I just inherited a Mac G4 and i would like to devote it to creating layouts for signs and sign boards.

I also inherited a large quantity of clip art, font packages, and borders.

I carve signs and plaques using a plunge router, various knives, chisels, and gouges and various rotary "dremel" tools.

I currently creat my designs on my pc using Broderbund Print shop Deluxe. It works ok but it is very limited and I think I can do better.

I am familiar with photoshop and a layout program called Quark Xpress on the Mac but I am willing to learn new programs.

What I need is a program that will assist me in designing precise scalable sign boards that has full capabilities using fonts, clip art, and other graphic elements.

Does anyone have any suggestions or experience that might help?

I'm looking forward to what you guys have to say.

Thanks,

Jerry


----------



## allthunbs (Jun 22, 2008)

makanda said:


> Does anyone have any suggestions or experience that might help?


Hi Jerry:

One of the worlds I was attached to was the typesetting world. We used high end editors and typesetting equipment.

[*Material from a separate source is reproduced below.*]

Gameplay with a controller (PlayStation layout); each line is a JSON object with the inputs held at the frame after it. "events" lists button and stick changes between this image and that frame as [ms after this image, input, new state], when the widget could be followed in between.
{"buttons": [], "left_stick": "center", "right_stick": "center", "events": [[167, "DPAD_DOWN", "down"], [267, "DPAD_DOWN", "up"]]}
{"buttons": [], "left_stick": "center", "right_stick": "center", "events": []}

When I left that world, I took with me a copy of WordPerfect 1.0. I currently use ver. 8.0. I can do almost everything with WordPerfect 8.0 that I could with the galley print typesetters. Now, I can even add graphics with a broad range of options. There is also a "textart" capability with skewing and all kinds of other effects. All of the typesetting controls are there and with a good sized printer or plotter the output is accurate.

I'm glad to see you have a decent selection of fonts. I'm running about 2,364 (my display fonts are scattered across several disks) and I keep picking them up as I go along. The biggest headache are display fonts. They're either too big or too small. They look good onscreen but lousy on paper. fontspace.com has a reasonable selection of display fonts. myfonts.com has a reasonable selection of body fonts. I think both are associated with Bitstream. Their website formats are eerily similar. fonts.com has some free stuff that's pretty fanciful but maybe usable. 

One of my most useful tools is the Bitstream Font Navigator. It allows me to view fonts by format (truetype vs. postscript) family, size and to display a sample text for every font. One of the restrictions of Windows is that it limits the number of installed fonts. The Font Navigator allows you to view all fonts and install/uninstall those that you need.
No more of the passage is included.